Prospect Profile: Craig Italiano, P

The Oakland A's selected a number of high school pitchers in the 2006 draft. Of the ones they selected, none throws harder then Flower Mound High School product Craig Italiano. Paul Rathert profiles the hard-throwing righty in this Prospect Profile.

Craig Italiano, RHP, 6'3'', 190

































Throwing gas. Bringing the cheese. Tossing BBs. Bringing the heat. No matter what phrase you use when describing a pitcher who throws a fastball with high velocity, it applies to Craig Italiano. Drafted by the A's in the second round of the 2005 Amateur draft, Italiano was the first of six high school pitchers taken by the club between rounds two and seven.

Italiano was taken immediately before his Flower Mound High School (Texas) teammate, shortstop and fellow right-handed pitcher, Paul Kelly. Flower Mound had a stacked rotation of senior starting pitchers that also included Jordan Meaker (taken by the Astros in the 9th round) and Brandon Gaviglio, a left-hander that went 18-1 prior to his senior season and is now with Oklahoma State. Italiano was thought to have one of the best fastballs in the draft by any pitcher, high school or college. Oakland A's Scouting Director Eric Kubota called him the "best high school arm in the country."

Scouting Report

Italiano pitches between 93-95 MPH, will touch 96, and can run it up to 98. His fastball has good late life and has late boring action that will run in on the hands of righties. On the mound, he looks a lot like a thinner Troy Percival. Standing 6'3" and weighing 190 pounds, his wind-up, leg kick and delivery are very similar to that of the former Angels closer and his velocity could be similar if used as a reliever who doesn't have to pace himself to pitch five or more innings.

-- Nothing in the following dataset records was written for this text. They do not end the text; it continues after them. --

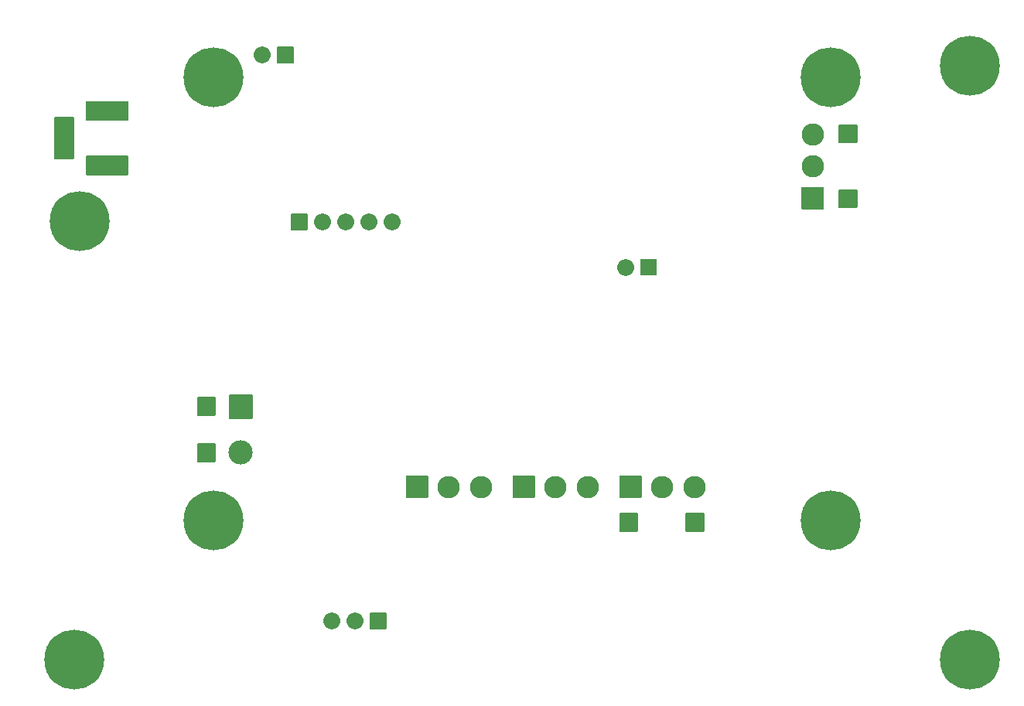
<source format=gbs>
G04 #@! TF.GenerationSoftware,KiCad,Pcbnew,6.0.2+dfsg-1*
G04 #@! TF.CreationDate,2023-08-12T13:44:09-06:00*
G04 #@! TF.ProjectId,ckt-soundplay-test,636b742d-736f-4756-9e64-706c61792d74,rev?*
G04 #@! TF.SameCoordinates,Original*
G04 #@! TF.FileFunction,Soldermask,Bot*
G04 #@! TF.FilePolarity,Negative*
%FSLAX46Y46*%
G04 Gerber Fmt 4.6, Leading zero omitted, Abs format (unit mm)*
G04 Created by KiCad (PCBNEW 6.0.2+dfsg-1) date 2023-08-12 13:44:09*
%MOMM*%
%LPD*%
G01*
G04 APERTURE LIST*
%ADD10C,2.652400*%
%ADD11C,2.452400*%
%ADD12C,6.552400*%
%ADD13O,1.852400X1.852400*%
G04 APERTURE END LIST*
G36*
G01*
X107670000Y-83549800D02*
X110170000Y-83549800D01*
G75*
G02*
X110246200Y-83626000I0J-76200D01*
G01*
X110246200Y-86126000D01*
G75*
G02*
X110170000Y-86202200I-76200J0D01*
G01*
X107670000Y-86202200D01*
G75*
G02*
X107593800Y-86126000I0J76200D01*
G01*
X107593800Y-83626000D01*
G75*
G02*
X107670000Y-83549800I76200J0D01*
G01*
G37*
D10*
X108920000Y-89876000D03*
G36*
G01*
X126972800Y-94807000D02*
X126972800Y-92507000D01*
G75*
G02*
X127049000Y-92430800I76200J0D01*
G01*
X129349000Y-92430800D01*
G75*
G02*
X129425200Y-92507000I0J-76200D01*
G01*
X129425200Y-94807000D01*
G75*
G02*
X129349000Y-94883200I-76200J0D01*
G01*
X127049000Y-94883200D01*
G75*
G02*
X126972800Y-94807000I0J76200D01*
G01*
G37*
D11*
X131699000Y-93657000D03*
X135199000Y-93657000D03*
D12*
X173482000Y-97282000D03*
X90678000Y-112522000D03*
X173482000Y-48768000D03*
G36*
G01*
X123102000Y-107404800D02*
X124802000Y-107404800D01*
G75*
G02*
X124878200Y-107481000I0J-76200D01*
G01*
X124878200Y-109181000D01*
G75*
G02*
X124802000Y-109257200I-76200J0D01*
G01*
X123102000Y-109257200D01*
G75*
G02*
X123025800Y-109181000I0J76200D01*
G01*
X123025800Y-107481000D01*
G75*
G02*
X123102000Y-107404800I76200J0D01*
G01*
G37*
D13*
X121412000Y-108331000D03*
X118872000Y-108331000D03*
G36*
G01*
X174358293Y-55943497D02*
X174358293Y-54038497D01*
G75*
G02*
X174434493Y-53962297I76200J0D01*
G01*
X176339493Y-53962297D01*
G75*
G02*
X176415693Y-54038497I0J-76200D01*
G01*
X176415693Y-55943497D01*
G75*
G02*
X176339493Y-56019697I-76200J0D01*
G01*
X174434493Y-56019697D01*
G75*
G02*
X174358293Y-55943497I0J76200D01*
G01*
G37*
G36*
G01*
X138656800Y-94807000D02*
X138656800Y-92507000D01*
G75*
G02*
X138733000Y-92430800I76200J0D01*
G01*
X141033000Y-92430800D01*
G75*
G02*
X141109200Y-92507000I0J-76200D01*
G01*
X141109200Y-94807000D01*
G75*
G02*
X141033000Y-94883200I-76200J0D01*
G01*
X138733000Y-94883200D01*
G75*
G02*
X138656800Y-94807000I0J76200D01*
G01*
G37*
D11*
X143383000Y-93657000D03*
X146883000Y-93657000D03*
G36*
G01*
X172658000Y-63273200D02*
X170358000Y-63273200D01*
G75*
G02*
X170281800Y-63197000I0J76200D01*
G01*
X170281800Y-60897000D01*
G75*
G02*
X170358000Y-60820800I76200J0D01*
G01*
X172658000Y-60820800D01*
G75*
G02*
X172734200Y-60897000I0J-76200D01*
G01*
X172734200Y-63197000D01*
G75*
G02*
X172658000Y-63273200I-76200J0D01*
G01*
G37*
X171508000Y-58547000D03*
X171508000Y-55047000D03*
D12*
X188722000Y-112522000D03*
G36*
G01*
X112947000Y-45428800D02*
X114647000Y-45428800D01*
G75*
G02*
X114723200Y-45505000I0J-76200D01*
G01*
X114723200Y-47205000D01*
G75*
G02*
X114647000Y-47281200I-76200J0D01*
G01*
X112947000Y-47281200D01*
G75*
G02*
X112870800Y-47205000I0J76200D01*
G01*
X112870800Y-45505000D01*
G75*
G02*
X112947000Y-45428800I76200J0D01*
G01*
G37*
D13*
X111257000Y-46355000D03*
G36*
G01*
X152698000Y-68669800D02*
X154398000Y-68669800D01*
G75*
G02*
X154474200Y-68746000I0J-76200D01*
G01*
X154474200Y-70446000D01*
G75*
G02*
X154398000Y-70522200I-76200J0D01*
G01*
X152698000Y-70522200D01*
G75*
G02*
X152621800Y-70446000I0J76200D01*
G01*
X152621800Y-68746000D01*
G75*
G02*
X152698000Y-68669800I76200J0D01*
G01*
G37*
X151008000Y-69596000D03*
D12*
X91313000Y-64516000D03*
G36*
G01*
X104127300Y-85788500D02*
X104127300Y-83883500D01*
G75*
G02*
X104203500Y-83807300I76200J0D01*
G01*
X106108500Y-83807300D01*
G75*
G02*
X106184700Y-83883500I0J-76200D01*
G01*
X106184700Y-85788500D01*
G75*
G02*
X106108500Y-85864700I-76200J0D01*
G01*
X104203500Y-85864700D01*
G75*
G02*
X104127300Y-85788500I0J76200D01*
G01*
G37*
G36*
G01*
X150355300Y-98488500D02*
X150355300Y-96583500D01*
G75*
G02*
X150431500Y-96507300I76200J0D01*
G01*
X152336500Y-96507300D01*
G75*
G02*
X152412700Y-96583500I0J-76200D01*
G01*
X152412700Y-98488500D01*
G75*
G02*
X152336500Y-98564700I-76200J0D01*
G01*
X150431500Y-98564700D01*
G75*
G02*
X150355300Y-98488500I0J76200D01*
G01*
G37*
G36*
G01*
X157594300Y-98488500D02*
X157594300Y-96583500D01*
G75*
G02*
X157670500Y-96507300I76200J0D01*
G01*
X159575500Y-96507300D01*
G75*
G02*
X159651700Y-96583500I0J-76200D01*
G01*
X159651700Y-98488500D01*
G75*
G02*
X159575500Y-98564700I-76200J0D01*
G01*
X157670500Y-98564700D01*
G75*
G02*
X157594300Y-98488500I0J76200D01*
G01*
G37*
X105918000Y-97282000D03*
X105918000Y-48768000D03*
G36*
G01*
X91949800Y-59470000D02*
X91949800Y-57470000D01*
G75*
G02*
X92026000Y-57393800I76200J0D01*
G01*
X96526000Y-57393800D01*
G75*
G02*
X96602200Y-57470000I0J-76200D01*
G01*
X96602200Y-59470000D01*
G75*
G02*
X96526000Y-59546200I-76200J0D01*
G01*
X92026000Y-59546200D01*
G75*
G02*
X91949800Y-59470000I0J76200D01*
G01*
G37*
G36*
G01*
X91949800Y-53470000D02*
X91949800Y-51470000D01*
G75*
G02*
X92026000Y-51393800I76200J0D01*
G01*
X96526000Y-51393800D01*
G75*
G02*
X96602200Y-51470000I0J-76200D01*
G01*
X96602200Y-53470000D01*
G75*
G02*
X96526000Y-53546200I-76200J0D01*
G01*
X92026000Y-53546200D01*
G75*
G02*
X91949800Y-53470000I0J76200D01*
G01*
G37*
G36*
G01*
X88499800Y-57720000D02*
X88499800Y-53220000D01*
G75*
G02*
X88576000Y-53143800I76200J0D01*
G01*
X90576000Y-53143800D01*
G75*
G02*
X90652200Y-53220000I0J-76200D01*
G01*
X90652200Y-57720000D01*
G75*
G02*
X90576000Y-57796200I-76200J0D01*
G01*
X88576000Y-57796200D01*
G75*
G02*
X88499800Y-57720000I0J76200D01*
G01*
G37*
X188722000Y-47498000D03*
G36*
G01*
X174358300Y-63055500D02*
X174358300Y-61150500D01*
G75*
G02*
X174434500Y-61074300I76200J0D01*
G01*
X176339500Y-61074300D01*
G75*
G02*
X176415700Y-61150500I0J-76200D01*
G01*
X176415700Y-63055500D01*
G75*
G02*
X176339500Y-63131700I-76200J0D01*
G01*
X174434500Y-63131700D01*
G75*
G02*
X174358300Y-63055500I0J76200D01*
G01*
G37*
G36*
G01*
X104127300Y-90868500D02*
X104127300Y-88963500D01*
G75*
G02*
X104203500Y-88887300I76200J0D01*
G01*
X106108500Y-88887300D01*
G75*
G02*
X106184700Y-88963500I0J-76200D01*
G01*
X106184700Y-90868500D01*
G75*
G02*
X106108500Y-90944700I-76200J0D01*
G01*
X104203500Y-90944700D01*
G75*
G02*
X104127300Y-90868500I0J76200D01*
G01*
G37*
G36*
G01*
X150340800Y-94807000D02*
X150340800Y-92507000D01*
G75*
G02*
X150417000Y-92430800I76200J0D01*
G01*
X152717000Y-92430800D01*
G75*
G02*
X152793200Y-92507000I0J-76200D01*
G01*
X152793200Y-94807000D01*
G75*
G02*
X152717000Y-94883200I-76200J0D01*
G01*
X150417000Y-94883200D01*
G75*
G02*
X150340800Y-94807000I0J76200D01*
G01*
G37*
D11*
X155067000Y-93657000D03*
X158567000Y-93657000D03*
G36*
G01*
X116166000Y-65569200D02*
X114466000Y-65569200D01*
G75*
G02*
X114389800Y-65493000I0J76200D01*
G01*
X114389800Y-63793000D01*
G75*
G02*
X114466000Y-63716800I76200J0D01*
G01*
X116166000Y-63716800D01*
G75*
G02*
X116242200Y-63793000I0J-76200D01*
G01*
X116242200Y-65493000D01*
G75*
G02*
X116166000Y-65569200I-76200J0D01*
G01*
G37*
D13*
X117856000Y-64643000D03*
X120396000Y-64643000D03*
X122936000Y-64643000D03*
X125476000Y-64643000D03*
M02*

</source>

Italiano has also improved his once slurvy slider, which has the potential to be a plus pitch, into more of a 9-3 or 10-4 slider with more break than loop. His fastball/slider combo coupled with his velocity has also helped him to draw comparisons to Houston Astros closer Brad Lidge. As with most of the A's young arms, Italiano will also be working on adding a changeup to his repertoire as he develops.

If he can become more adept at throwing both his changeup and slider and improves on locating his fastball and adding more consistent movement to it, he could be very difficult to hit. Italiano had a positive debut in the Arizona Rookie League going 1-2 with 27 Ks to eight walks. He allowed 20 hits in 19 innings, but it's a good sign that he had more strikeouts than hits allowed while keeping his walks down. Though his ERA was 6.74, he didn't allow any long balls.

2006 Outlook

Italiano will begin 2006 as an integral part of the young, talented starting rotation at Low-A Kane County along with fellow high-school pitchers Jared Lansford and Vincent Mazzaro. Lansford has the major league pedigree and athleticism, Mazzaro has the deceptive delivery and heavy fastball and Italiano lights up the radar-gun.

There have been some concerns about Italiano's delivery because he short-arms the ball. He has had elbow problems and missed a start in high school because of shoulder inflammation. The A's may try to work on his mechanics to see if he can maintain his velocity with a lower-stress delivery.

He will have every chance to develop as a starter, but may have a bright future as a flame-thrower out of the pen. Either way, he and current A's starter Rich Harden could have a few radar-gun battles during bullpen sessions in Oakland sometime in the next few years. Italiano has all the tools to make a productive transition from thrower to pitcher while moving through the A's system.